= What this exercise asks =
a. Answer these questions about the passage on probiotics, one answer per line:
(i) How long did the study of patients with type 2 diabetes last?
(ii) How many healthy women took part in the fMRI study?
(iii) What control treatment was the probiotic treatment compared with in the SIBO pilot study?
b. Write the text that follows the final sentence of the passage on probiotics and brain activity.

= Page extract =
————

Human research continues to accumulate in the area of probiotics and oxidative stress. A 6-week study involving patients with type 2 diabetes showed that probiotic yogurt administration improved fasting blood glucose as well as systemic antioxidant enzyme activity and total antioxidant status [100]. In a one-month study, the administration of L. rhamnosus IMC 501 and L. paracasei IMC 502 minimized the systemic oxidative stress, lipid peroxidation in particular, associated with intense physical activity [101]. Given the documented associations between lipid peroxidation, glycemic variability and mood [102], the results are of relevance to mental health research. Moreover, a clinical study has also demonstrated the value of probiotics (L. casei, L. plantarum, B. brevis) in the treatment of SIBO, indeed the pilot study (n = 50) showed a more favorable response to probiotic treatment vs. the metronidazol control [103].

There has also been intriguing preliminary research involving probiotic administration and changes in the brain activity as measured via functional magnetic resonance imaging (fMRI). In a double-blind, controlled study, 45 healthy women (age 18–50) consumed either a probiotic yogurt (Bifidobacterium lactis CNCM I-2494, L. bulgaricus and L. lactis) vs. non-fermented dairy vs. no beverage for one month. The fMRI was conducted during an emotional reactivity task (viewing faces displaying a negative emotional reaction vs. viewing shapes). Based on blood flow assessments during the task, the probiotic group showed diminished activity in the mid/posterior insula vs. the control groups [104]. While preliminary, the results suggest that orally administered probiotics can alter brain activity in regions involved in receiving signals from the gut and the ultimate level of subsequent emotional arousal.

————

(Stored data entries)
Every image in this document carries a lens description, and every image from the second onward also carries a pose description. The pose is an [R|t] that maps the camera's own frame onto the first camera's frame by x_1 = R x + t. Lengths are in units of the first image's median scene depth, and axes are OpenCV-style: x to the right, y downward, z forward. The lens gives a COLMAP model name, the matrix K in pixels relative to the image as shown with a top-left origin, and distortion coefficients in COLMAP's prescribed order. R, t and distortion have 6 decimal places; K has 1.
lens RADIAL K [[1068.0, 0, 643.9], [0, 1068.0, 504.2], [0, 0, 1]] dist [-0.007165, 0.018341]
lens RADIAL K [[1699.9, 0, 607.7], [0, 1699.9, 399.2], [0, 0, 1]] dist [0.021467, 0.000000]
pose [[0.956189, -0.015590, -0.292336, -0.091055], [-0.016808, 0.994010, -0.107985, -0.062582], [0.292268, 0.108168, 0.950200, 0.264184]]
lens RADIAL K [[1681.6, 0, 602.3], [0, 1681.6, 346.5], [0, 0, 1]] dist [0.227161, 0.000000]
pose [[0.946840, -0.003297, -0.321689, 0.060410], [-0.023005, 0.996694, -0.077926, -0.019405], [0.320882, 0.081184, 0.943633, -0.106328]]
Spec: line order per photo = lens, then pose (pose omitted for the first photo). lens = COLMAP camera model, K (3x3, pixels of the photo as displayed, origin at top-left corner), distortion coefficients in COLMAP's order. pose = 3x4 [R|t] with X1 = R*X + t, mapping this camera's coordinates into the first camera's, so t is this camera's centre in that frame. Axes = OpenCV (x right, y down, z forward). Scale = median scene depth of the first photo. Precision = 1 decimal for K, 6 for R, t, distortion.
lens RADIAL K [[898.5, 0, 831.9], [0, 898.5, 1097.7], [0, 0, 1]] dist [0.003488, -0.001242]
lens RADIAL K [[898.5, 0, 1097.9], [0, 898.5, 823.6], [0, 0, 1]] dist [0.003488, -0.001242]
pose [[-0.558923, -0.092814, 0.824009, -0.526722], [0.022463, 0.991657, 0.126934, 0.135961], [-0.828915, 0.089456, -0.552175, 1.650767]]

————

= Results in order =
a.
(i) 6 weeks
(ii) 45
(iii) Metronidazol

b.
Fecal microbiota transplantation

Finally, although not probiotics per se, a consideration of fecal transplant materials is worth mention. By the current definition, a range of live commensal bacteria from a healthy adult as used in fecal microbiota transplants (infusions), should they confer benefit, could be considered a probiotic blend of sorts. Infusion of fecal microbiota from healthy donors has recently been reported to improve insulin sensitivity in individuals with metabolic syndrome, [105] and neurological symptoms in cases of multiple sclerosis [106]. Working in reverse order, a recent case report shows major weight reduction when the opportunistic pathogen Enterobacter cloacae B29 was eradicated from an obese adult, and remarkably, the induction of obesity, inflammation and serum endotoxemia when that same strain was introduced to gnotobiotic mice [107]. The encouraging but very preliminary findings using fecal microbiota transplantation (FMT) will likely change the investigative path in the search for the Rosetta Stone – i.e. that which specifically defines the ideal fecal microbial (healthy donor) profile, including specific genera/species/strains, that could ultimately confer long-lasting benefit to its new host. In the meantime, a recent randomized clinical trial of L. reuteri ATCC55730 showed that the strain reduced mucosal inflammatory cytokine production after it was administered as a rectal enema for 8 weeks [108].

While some researchers continue to search for specific probiotic strains as transfer candidates, others are examining the use of cocktails of pathogen-free microbes derived from the entire commensal range [109]. Experimentally, in highly sensitive/anxious mice (BALB/c), the colonization of microbiota derived from more explorative NIH Swiss mice changed the BALB/c mice behavior – the typically anxious BALB/c mice became more explorative. The opposite occurred when NIH Swiss mice were colonized with the BALB/c micro biota [110]. It seems only a matter of time before FMT will be examined in those with mood and behavioral disorders where GI symptoms are present – we need no fresh hypotheses or theories to justify an attempt.

Direct clinical investigations

The first formal investigation of the potential psychological benefits of strictly defined probiotic supplementation in humans involved 132 otherwise healthy adults; those who had more depressive symptoms at baseline had significant improvement in mood scores after taking a probiotic Lactobacillus casei fermented beverage compared to the placebo group [111]. A separate placebo-controlled pilot study involved 39 chronic fatigue syndrome patients who were administered the same oral Lactobacillus casei probiotic vs. placebo. At the conclusion of the 8-week study, depression scores remained unchanged between the groups, however there were significant improvements in anxiety as measured via the Beck Anxiety Inventory vs. placebo [112].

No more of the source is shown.